Web Analytics Made Easy -
StatCounter Why is DTD so complicated? - CodingForum


No announcement yet.

Why is DTD so complicated?

  • Filter
  • Time
  • Show
Clear All
new posts

  • Why is DTD so complicated?

    After churning out a couple of custom DTDs, I'm becoming more familiar with the language, and I'm wondering — why is it so complicated? Why can't we just have an XML based language that looks a lot simpler, is easier for a human to parse and ultimately contains less of those damned exclamation marks? (OK, so that last one was a joke but this is a serious question)
    David House - Perfect is achieved, not when there is nothing left to add, but when there is nothing left to take away. (Antoine de St. Exupery).
    W3Schools | XHTML Validator | CSS Validator | Colours | Typography | HTML&CSS FAQ | Go get Mozilla Now | I blog!

  • #2
    Because SGML DTDs were intended to be parsable by the same parser as the SGML documents, and the structure carried on to the XML DTD format. (No, they are not quite the same.)

    W3C created XML Schemas as a more powerful but infinitely more complex alternative, but it's still intended to go through the same parser as the document. (A bad descision if you ask me.)

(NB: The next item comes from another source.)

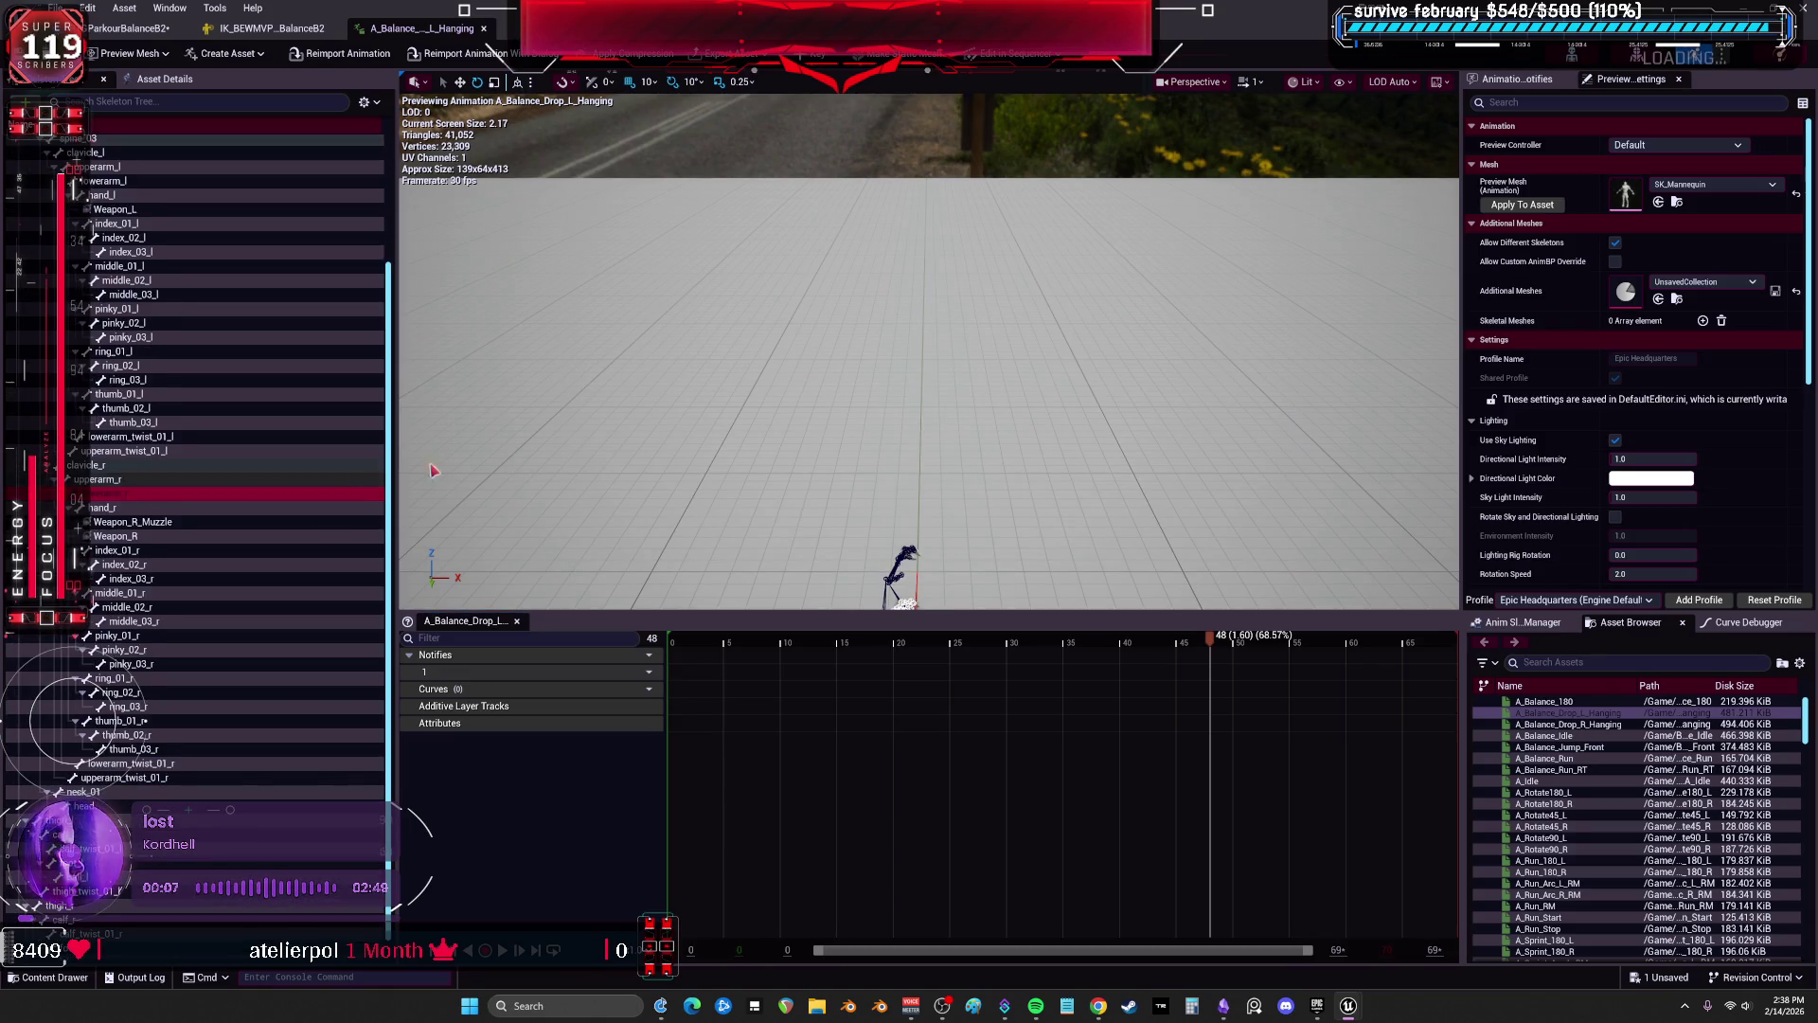
double_click(331, 493)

    Both of these are W3C Recommendations, the first a part of the XML recommendation, the second is a stand alone recommendation.

    Recently another XML structure definition language, RelaxNG, became an ISO standard. RelaxNG exists in both an XML parsable form and a more human readblility oriented compact form. RelaxNG is more powerful than DTD, but not quite as powerful as XML Schemas. And it is more easily readable than the other two.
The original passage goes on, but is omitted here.